ASSIGNED TASK ▸
Look through the entries below and count the lines that contain "Left". Reply with that number only.

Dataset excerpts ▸
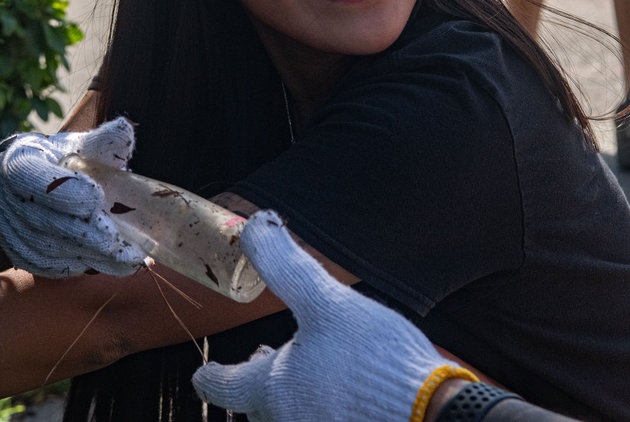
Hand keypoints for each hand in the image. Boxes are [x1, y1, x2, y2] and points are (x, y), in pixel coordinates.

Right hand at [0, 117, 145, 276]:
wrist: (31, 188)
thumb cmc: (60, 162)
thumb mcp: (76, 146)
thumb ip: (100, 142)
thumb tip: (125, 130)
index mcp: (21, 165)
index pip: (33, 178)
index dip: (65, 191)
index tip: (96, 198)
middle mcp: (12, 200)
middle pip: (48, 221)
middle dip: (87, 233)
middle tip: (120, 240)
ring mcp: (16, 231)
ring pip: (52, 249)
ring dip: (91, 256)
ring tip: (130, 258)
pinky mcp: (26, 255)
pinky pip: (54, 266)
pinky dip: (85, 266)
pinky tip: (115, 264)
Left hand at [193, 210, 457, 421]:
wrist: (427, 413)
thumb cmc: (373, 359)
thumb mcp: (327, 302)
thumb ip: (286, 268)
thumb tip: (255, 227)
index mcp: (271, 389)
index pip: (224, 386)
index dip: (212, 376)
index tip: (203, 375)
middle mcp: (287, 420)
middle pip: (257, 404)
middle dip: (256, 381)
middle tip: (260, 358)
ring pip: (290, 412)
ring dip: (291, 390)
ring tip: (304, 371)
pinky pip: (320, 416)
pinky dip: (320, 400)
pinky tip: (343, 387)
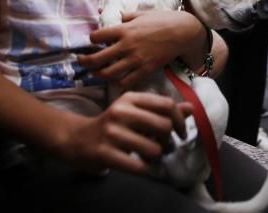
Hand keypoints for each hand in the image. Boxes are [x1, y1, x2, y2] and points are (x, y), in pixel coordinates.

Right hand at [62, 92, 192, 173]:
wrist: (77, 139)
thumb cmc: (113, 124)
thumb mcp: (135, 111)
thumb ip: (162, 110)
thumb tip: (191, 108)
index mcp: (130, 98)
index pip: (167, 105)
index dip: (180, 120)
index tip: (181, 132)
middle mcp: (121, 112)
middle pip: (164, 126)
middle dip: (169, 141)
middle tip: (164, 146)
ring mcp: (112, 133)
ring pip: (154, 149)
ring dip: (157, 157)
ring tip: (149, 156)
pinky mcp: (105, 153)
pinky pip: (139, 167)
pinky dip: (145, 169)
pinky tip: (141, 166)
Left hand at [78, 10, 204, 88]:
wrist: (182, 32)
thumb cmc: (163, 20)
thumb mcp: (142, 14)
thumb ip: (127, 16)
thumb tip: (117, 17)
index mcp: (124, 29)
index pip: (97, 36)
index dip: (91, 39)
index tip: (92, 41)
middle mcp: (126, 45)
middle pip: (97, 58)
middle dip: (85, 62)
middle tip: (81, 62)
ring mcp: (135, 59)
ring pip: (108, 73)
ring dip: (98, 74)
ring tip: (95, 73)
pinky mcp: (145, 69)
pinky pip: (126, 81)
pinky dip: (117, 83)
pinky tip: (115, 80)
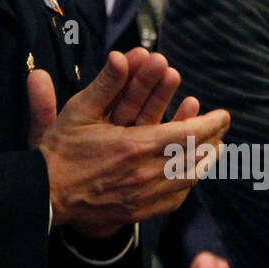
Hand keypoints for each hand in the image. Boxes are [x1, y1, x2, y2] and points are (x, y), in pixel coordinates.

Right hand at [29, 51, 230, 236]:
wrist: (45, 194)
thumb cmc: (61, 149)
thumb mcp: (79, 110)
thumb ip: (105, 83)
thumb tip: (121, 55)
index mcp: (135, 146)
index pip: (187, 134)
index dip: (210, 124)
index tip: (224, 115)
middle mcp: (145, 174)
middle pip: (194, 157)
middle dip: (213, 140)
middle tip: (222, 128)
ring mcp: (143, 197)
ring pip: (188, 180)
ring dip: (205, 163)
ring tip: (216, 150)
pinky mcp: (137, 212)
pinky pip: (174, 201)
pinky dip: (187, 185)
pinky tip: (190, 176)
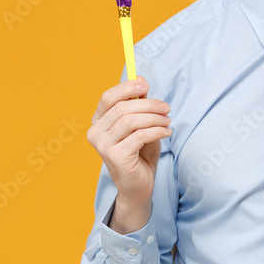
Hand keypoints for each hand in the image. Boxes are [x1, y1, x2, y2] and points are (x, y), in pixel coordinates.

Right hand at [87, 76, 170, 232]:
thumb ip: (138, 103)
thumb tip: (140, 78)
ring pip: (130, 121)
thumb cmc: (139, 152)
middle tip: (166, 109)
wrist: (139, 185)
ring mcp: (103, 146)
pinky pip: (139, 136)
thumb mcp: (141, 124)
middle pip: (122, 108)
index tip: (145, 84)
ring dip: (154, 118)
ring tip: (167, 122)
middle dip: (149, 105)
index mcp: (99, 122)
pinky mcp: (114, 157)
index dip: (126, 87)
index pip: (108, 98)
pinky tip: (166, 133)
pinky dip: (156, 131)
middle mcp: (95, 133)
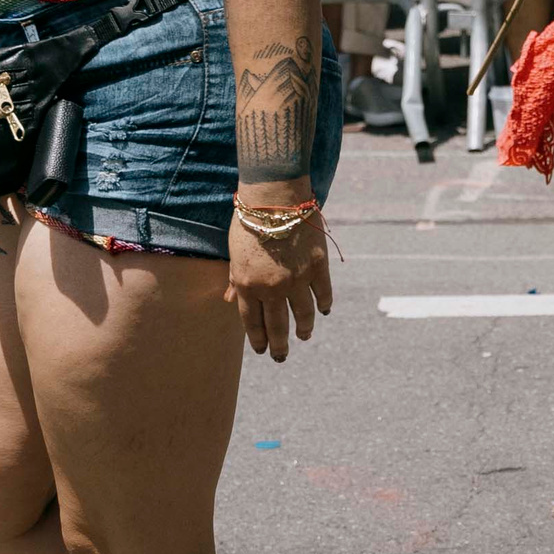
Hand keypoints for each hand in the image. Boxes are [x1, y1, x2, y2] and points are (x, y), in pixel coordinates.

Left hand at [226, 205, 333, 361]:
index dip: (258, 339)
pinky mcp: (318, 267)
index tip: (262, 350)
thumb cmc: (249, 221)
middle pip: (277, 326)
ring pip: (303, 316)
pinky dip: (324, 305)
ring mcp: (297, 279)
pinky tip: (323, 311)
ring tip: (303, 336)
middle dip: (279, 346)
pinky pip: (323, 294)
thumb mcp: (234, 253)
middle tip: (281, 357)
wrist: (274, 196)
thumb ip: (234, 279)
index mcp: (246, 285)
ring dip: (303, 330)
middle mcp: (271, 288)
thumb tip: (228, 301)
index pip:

RESULT FOR THIS EXERCISE ▸
3